● TÂCHE À RÉALISER:
Répondez brièvement aux questions suivantes à partir de l'extrait ci-dessous sur la réforme de santé :
1. Par quelle voie se fera la réforme des études médicales ?
2. Que répondent les Universités à l'argument du gouvernement selon lequel « il faut aller vite » ?
3. À quel principe continuent de s'accrocher ceux qui réclament des « subventions » supplémentaires pour les parcours de soins ?

● EXTRAIT FOURNI:
= = = = =

Faire travailler ensemble professionnels médicaux et non médicaux, coordonner la ville et l’hôpital, assurer le bon niveau de soins aux patients en fonction de leurs attentes et de leurs besoins : difficile de ne pas souscrire à un tel objectif, aussi ambitieux que nécessaire. D’où vient alors cette réticence générale, perceptible chez la quasi-totalité des acteurs concernés ?

Le premier élément de réponse tient à la démarche même du gouvernement : on annonce le plan, on explicite la démarche, on fait voter la loi et… on renvoie à plus tard tous les aspects de mise en œuvre ! Des exemples ? Les CPTS et les assistants médicaux devront au préalable faire l’objet d’une concertation entre pouvoirs publics et syndicats de médecins – autant dire que la partie n’est pas gagnée, les premiers posant déjà leurs exigences et les seconds leurs conditions.

De même, des questions aussi sensibles que la recertification professionnelle, le statut des praticiens hospitaliers ou la labellisation des hôpitaux de proximité seront au final décidées par des ordonnances. Quant à la réforme des études médicales, elle se fera par décret. Parce qu’il faut aller vite, argue le gouvernement – ce à quoi les Universités répondent déjà que ça va trop vite et qu’elles n’y arriveront pas. En d’autres termes, tout semble déjà joué et rien n’est arrêté. On comprend, dans ces conditions, que tous les acteurs concernés se précipitent pour exiger leur part du gâteau.

Bref, comme souvent en matière de réforme de santé, chacun joue sa partition personnelle sous le même mode : je dénonce les limites du système actuel, je propose « ma » solution, je jure que je suis prêt à discuter mais je ne céderai rien ! C’est le grand bal des hypocrites : le cœur sur la main, les uns exigent qu’on augmente le nombre de praticiens ; mais ils préviennent que cela ne repeuplera pas les déserts médicaux (au nom du sacro-saint principe de la liberté d’installation). Les autres réclament des « subventions » supplémentaires pour les parcours de soins (prévention, maladies chroniques etc.) ; mais ils continuent à s’accrocher au principe du paiement à l’acte.

Il est vrai que, de leur côté, les pouvoirs publics ne montrent guère de lisibilité dans leurs projets. Il est tout aussi vrai que, pour leur part, usagers et élus ne montrent guère de cohérence dans leurs demandes, en exigeant en même temps sécurité, technicité et proximité. Comme si on pouvait avoir un généraliste par commune, un hôpital performant par circonscription et un CHU de pointe par département….

= = = = =

● DONNÉES FOURNIES:
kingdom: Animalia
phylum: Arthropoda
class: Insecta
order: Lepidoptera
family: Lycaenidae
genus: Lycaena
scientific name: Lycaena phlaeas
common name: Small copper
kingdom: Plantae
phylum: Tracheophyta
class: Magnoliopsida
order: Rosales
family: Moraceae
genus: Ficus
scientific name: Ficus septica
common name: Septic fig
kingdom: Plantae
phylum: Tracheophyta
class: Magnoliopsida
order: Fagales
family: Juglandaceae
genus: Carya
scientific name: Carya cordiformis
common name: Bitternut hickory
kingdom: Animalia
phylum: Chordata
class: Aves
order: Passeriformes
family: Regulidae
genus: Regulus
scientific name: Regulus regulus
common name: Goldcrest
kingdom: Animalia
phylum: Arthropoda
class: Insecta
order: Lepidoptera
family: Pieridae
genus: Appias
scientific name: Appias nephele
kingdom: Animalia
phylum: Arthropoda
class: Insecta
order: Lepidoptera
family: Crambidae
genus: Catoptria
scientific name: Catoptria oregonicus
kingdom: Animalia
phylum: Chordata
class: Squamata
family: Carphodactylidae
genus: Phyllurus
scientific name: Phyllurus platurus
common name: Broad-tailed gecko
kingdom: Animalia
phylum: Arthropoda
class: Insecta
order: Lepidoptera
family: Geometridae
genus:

= = = = =

● VOTRE RÉPONSE:
1. Par décret.
2. Que ça va trop vite et qu'elles n'y arriveront pas.
3. Au principe du paiement à l'acte.